Но откуда вообще берется этот скриптор? С одной стороны, Барт подает всё это в качестве наблюдаемого факта. Подтвердить свой
дескриптивный тезис он пытается ссылками на литературу, в которой мы должны обнаружить признаки десакрализации фигуры автора. С другой стороны, поскольку в текстах и рядом с ними мы никаких «скрипторов» не наблюдаем, то Барт приводит ещё и
нормативное соображение. Смысл его в том, что слово «писать»
нужно понимать как перформатив, то есть как действие, которое совершается посредством слов. Скрипторы – это и есть те, кто пишут в этом смысле слова.
Получается, что автор – это тот, кто посредством письма фиксирует некоторую информацию, образ или задумку, а скриптор – это тот, кто действует в рамках письма. Обращаю внимание, что без дескриптивной часть размышлений Барта автор и скриптор – это роли, которые не исключают друг друга. Более того, автор с необходимостью является скриптором.

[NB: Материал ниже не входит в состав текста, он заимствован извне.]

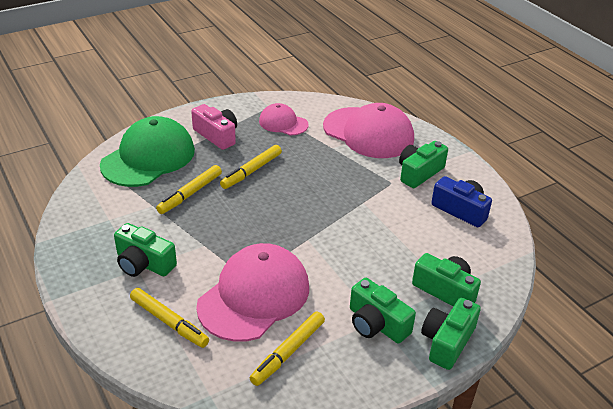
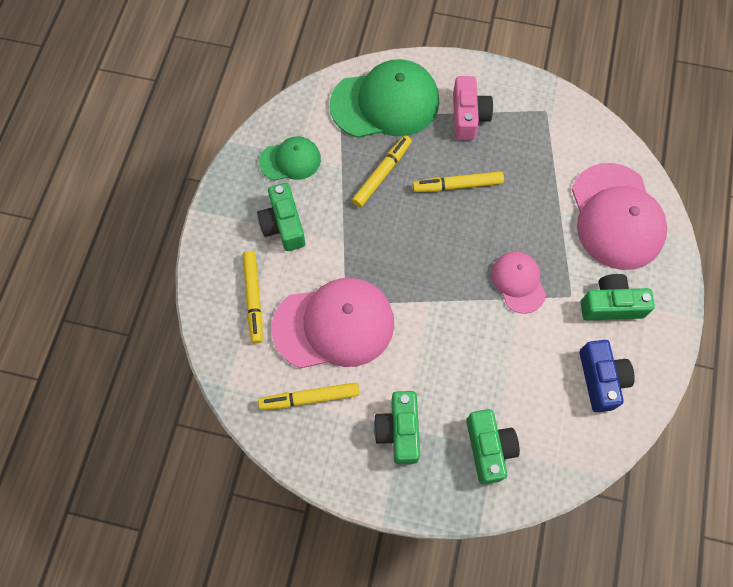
camera: 45 degrees right, 30 degrees up
(107, 224) = (290, 160): none -> green cap
(190, 194) = (382, 174): yellow marker -> yellow marker turned 135 degrees clockwise
(283, 123) = (545, 143): pink cap -> pink cap (518, 282)
(447, 342) = (435, 495): green camera -> none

Но что с нормативным требованием понимать письмо как речевой акт, а не как фиксацию информации? Думаю, что это та часть эссе, которая наиболее явным образом подвисает в воздухе. Несколько упрощая, в качестве преимущества своей трактовки Барт приводит, видимо, только её потенциально большее соответствие духу современной культуры.

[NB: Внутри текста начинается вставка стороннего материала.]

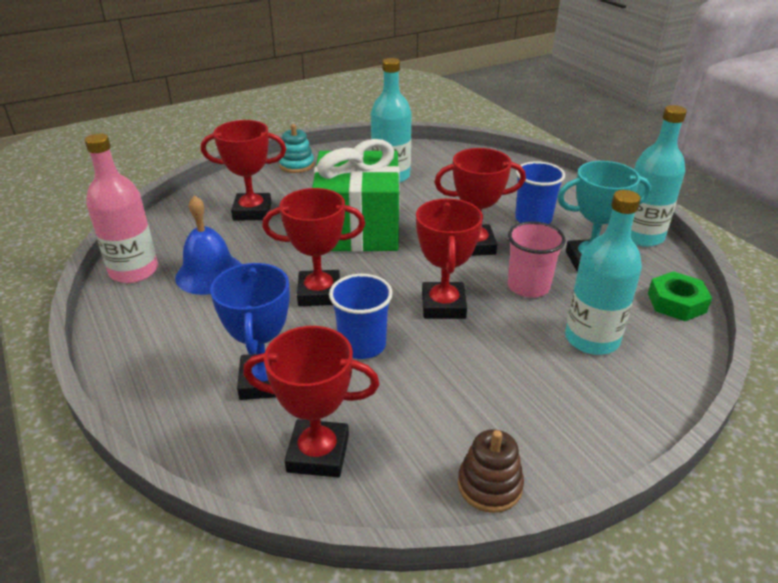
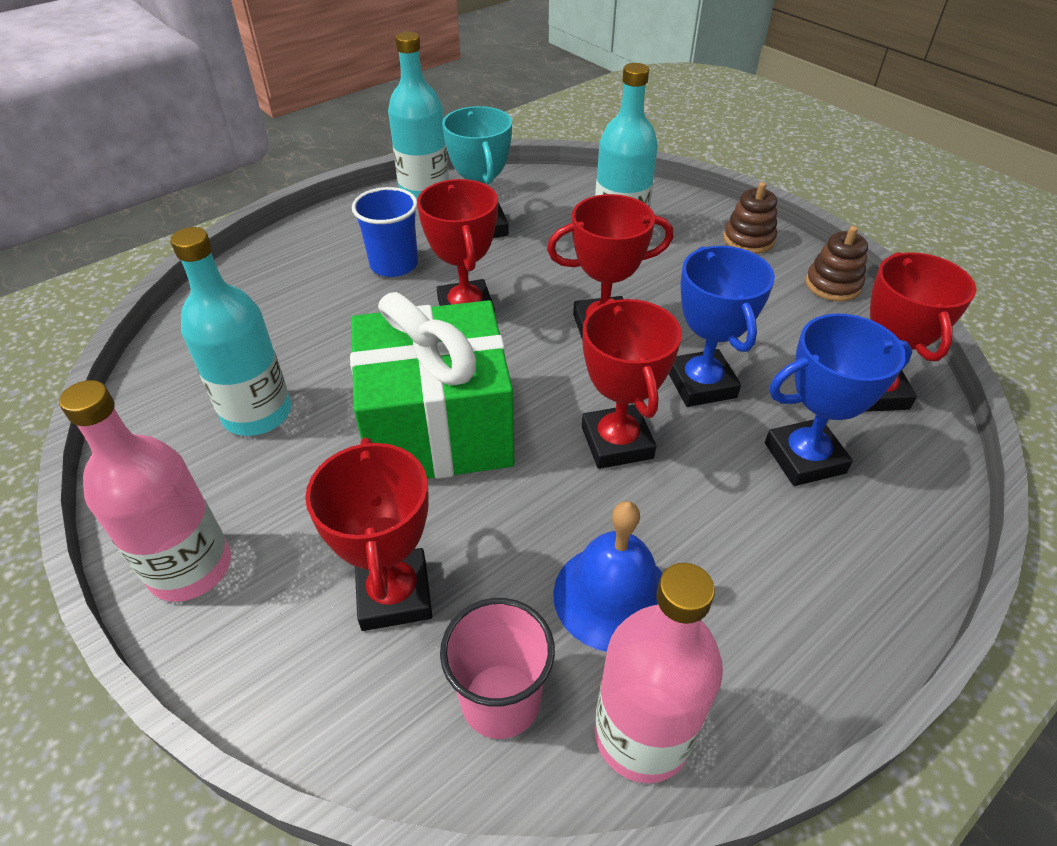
camera: 100 degrees left, 10 degrees up
(297, 165) = (190, 568): turquoise stacking toy -> pink bottle
(362, 345) = (701, 384): blue cup -> blue trophy
(528, 286) = (545, 267): pink cup -> pink cup (500, 700)
(582, 436) = (748, 239): none -> brown stacking toy
(676, 302) = (544, 184): green nut -> none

В минимальном смысле за Бартом можно признать обнаружение интересной возможности, связанной с тем, что скриптор не обязан с необходимостью быть ещё и автором. Вы можете просто писать, не задаваясь целью нечто зафиксировать. Другое дело, что Барт заявляет, что теперь так делают все и иначе не могут, потому что… Он это заметил и с этим
согласуется структуралистское видение языка. Конечно, подобные аргументы вряд ли выдерживают тяжесть тезиса о смерти автора.
Как бы то ни было, меня всегда удивляло, когда о «Смерти автора» говорили как о некоем прозрении или пророчестве, игнорируя то, что помимо смелых тезисов в тексте есть ещё и явная попытка их обосновать. Возможно, аргументации Барта не всегда уделяют внимание, чтобы не портить впечатление. Возможно, само эссе заведомо читают через стереотип о том, что «постмодернисты не аргументируют».